U.S. Route 64 passes through Etowah, leading east 8 mi to Hendersonville and southwest 11 mi to Brevard.

According to the United States Census Bureau, the Etowah CDP has a total area of 46.0 km2, of which 45.4 km2 are land and 0.5 sqkm, or 1.20%, are water.

==Demographics==

Historical population
| Census | Pop. | Note | %± |
| 2020 | 7,642 |  | — |
U.S. Decennial Census

===2020 census===

Etowah racial composition
| Race | Number | Percentage |
|---|---|---|
| White (non-Hispanic) | 6,547 | 85.67% |
| Black or African American (non-Hispanic) | 130 | 1.7% |
| Native American | 14 | 0.18% |
| Asian | 75 | 0.98% |
| Pacific Islander | 5 | 0.07% |
| Other/Mixed | 311 | 4.07% |
| Hispanic or Latino | 560 | 7.33% |

As of the 2020 census, Etowah had a population of 7,642. The median age was 53.7 years. 17.1% of residents were under the age of 18 and 32.4% of residents were 65 years of age or older. For every 100 females there were 92.1 males, and for every 100 females age 18 and over there were 89.7 males age 18 and over.

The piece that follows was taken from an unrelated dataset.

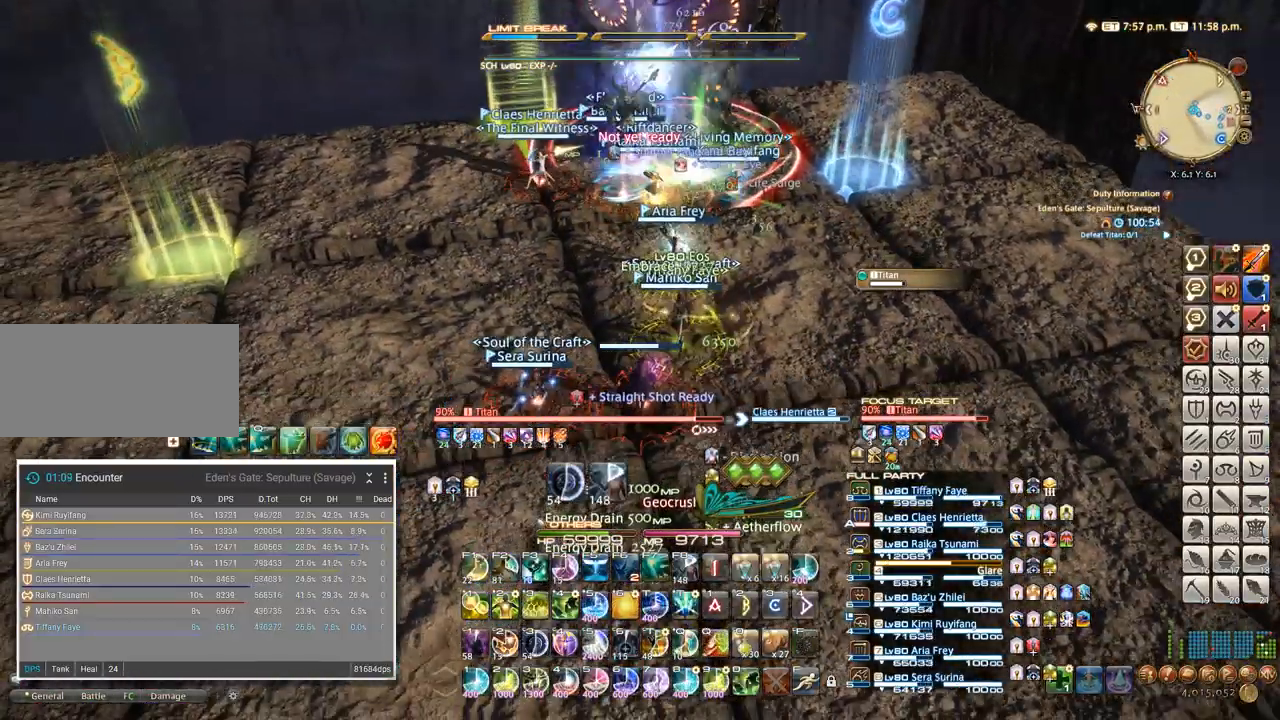
{"keys": ["w"], "events": [[17, "s", "up"], [200, "w", "down"], [250, "a", "up"], [400, "f", "down"], [500, "f", "up"]]}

0.0% of residents lived in urban areas, while 100.0% lived in rural areas.

There were 3,284 households in Etowah, of which 20.2% had children under the age of 18 living in them. There were 2,408 families residing in the CDP. Of all households, 58.9% were married-couple households, 14.3% were households with a male householder and no spouse or partner present, and 22.3% were households with a female householder and no spouse or partner present. About 26.1% of all households were made up of individuals and 15.8% had someone living alone who was 65 years of age or older.

There were 3,680 housing units, of which 10.8% were vacant. The homeowner vacancy rate was 1.4% and the rental vacancy rate was 3.8%.

===2000 census===
As of the census of 2000, there were 2,766 people, 1,280 households, and 938 families residing in the CDP. The population density was 603.6 PD/sqmi. There were 1,365 housing units at an average density of 297.9 /sqmi. The racial makeup of the CDP was 96.78% White, 1.70% African American, 0.14% Native American, 0.58% Asian, 0.14% Pacific Islander, 0.14% from other races, and 0.51% from two or more races. Hispanic or Latino of any race were 0.87% of the population.

There were 1,280 households, out of which 18.7% had children under the age of 18 living with them, 63.7% were married couples living together, 7.0% had a female householder with no husband present, and 26.7% were non-families. 24.7% of all households were made up of individuals, and 13.7% had someone living alone who was 65 years of age or older. The average household size was 2.16 and the average family size was 2.53.

In the CDP, the population was spread out, with 15.8% under the age of 18, 5.4% from 18 to 24, 21.6% from 25 to 44, 27.6% from 45 to 64, and 29.7% who were 65 years of age or older. The median age was 51 years. For every 100 females, there were 92.5 males. For every 100 females age 18 and over, there were 89.4 males.

The median income for a household in the CDP was $38,438, and the median income for a family was $45,041. Males had a median income of $30,525 versus $22,212 for females. The per capita income for the CDP was $20,849. About 2.3% of families and 5.9% of the population were below the poverty line, including 7.7% of those under age 18 and 6.2% of those age 65 or over.